Enterprise software company Pegasystems has acquired speech analytics startup Qurious.io for an undisclosed sum.

Qurious.io’s software combines speech-to-text, natural language processing and emotion detection technology to analyse customer service calls in real time. It then serves up these insights to customer service agents via a dashboard to provide live coaching.

The two companies did not disclose the terms of the acquisition.

Pegasystems said it plans to integrate Qurious.io’s speech analytics software into its own customer services segment, which also includes solutions for unified messaging and robotic process automation (RPA).

The Cambridge, Massachusetts-headquartered firm said it will provide additional updates on Qurious at its annual conference, PegaWorld iNspire, which is being held virtually on 4 May 2021.
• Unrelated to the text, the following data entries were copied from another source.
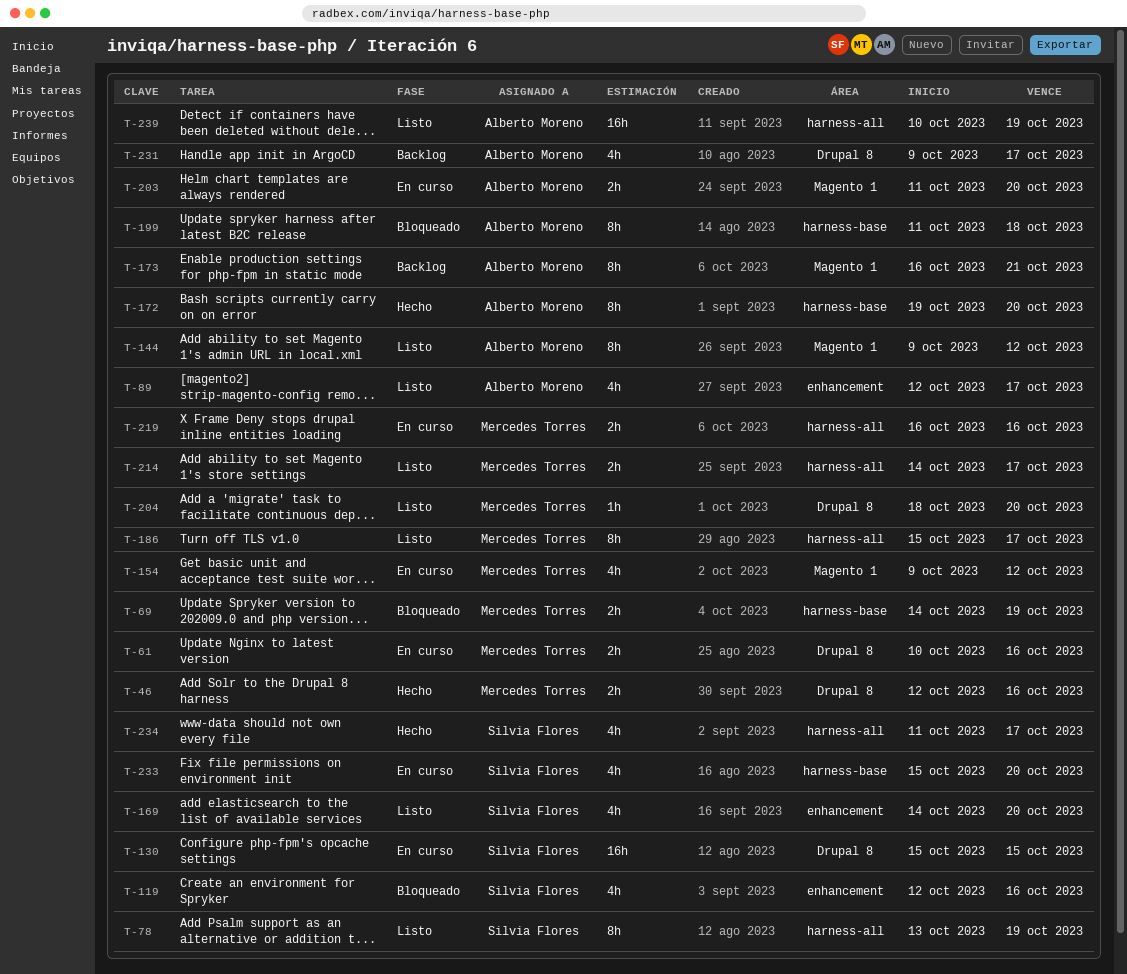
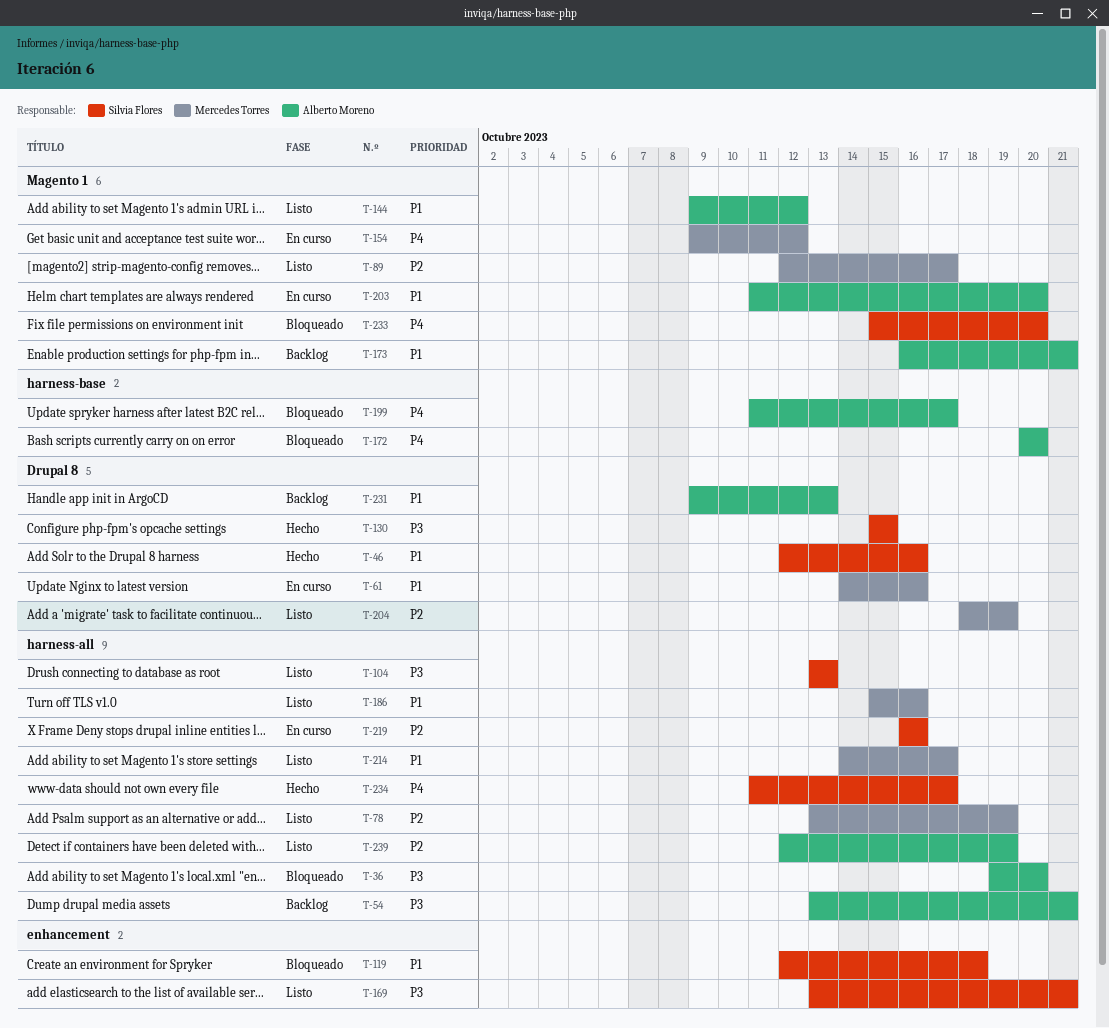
T-36: none -> present
T-46, owner: Mercedes Torres -> Silvia Flores
T-54: none -> present
T-61, start: Oct 10 -> Oct 14
T-69: present -> none
T-78, owner: Silvia Flores -> Mercedes Torres
T-89, owner: Alberto Moreno -> Mercedes Torres
T-89, label: enhancement -> Magento 1
T-104: none -> present
T-119, due: Oct 16 -> Oct 18
T-130, status: En curso -> Hecho
T-169, start: Oct 14 -> Oct 13
T-169, due: Oct 20 -> Oct 21
T-172, status: Hecho -> Bloqueado
T-172, start: Oct 19 -> Oct 20
T-186, due: Oct 17 -> Oct 16
T-199, due: Oct 18 -> Oct 17
T-204, due: Oct 20 -> Oct 19
T-219, owner: Mercedes Torres -> Silvia Flores
T-231, due: Oct 17 -> Oct 13
T-233, status: En curso -> Bloqueado
T-233, label: harness-base -> Magento 1
T-239, start: Oct 10 -> Oct 12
The deal reflects how AI-based technologies are increasingly being adopted in customer services with the goal of reducing costs and improving interactions with customers.

“While automated chatbots are increasingly more popular with consumers, live service agents are still left to handle the toughest customer problems over the phone,” said Kerim Akgonul, senior vice president, products, Pegasystems.

“Qurious.io’s real-time speech analytics proactively helps agents resolve these difficult requests with revenue-producing ‘Next-Best Actions’. Their cloud-native approach perfectly complements how Pega uses AI across engagement channels, enabling our clients to provide consistently superior customer service from end to end.”

Founded in 2016 by Sabrina Atienza Qurious.io, the San Francisco-based startup has previously $1.7m in funding.

“With its deep customer service and AI pedigree, Pega will enable us to bring our intelligent speech analytics software to hundreds of the most important brands in global business,” said Atienza.

“We believe this is a perfect fit for both Pega and Qurious.io, and we are proud that we will help solve some of the most complex customer service issues today and in the future.”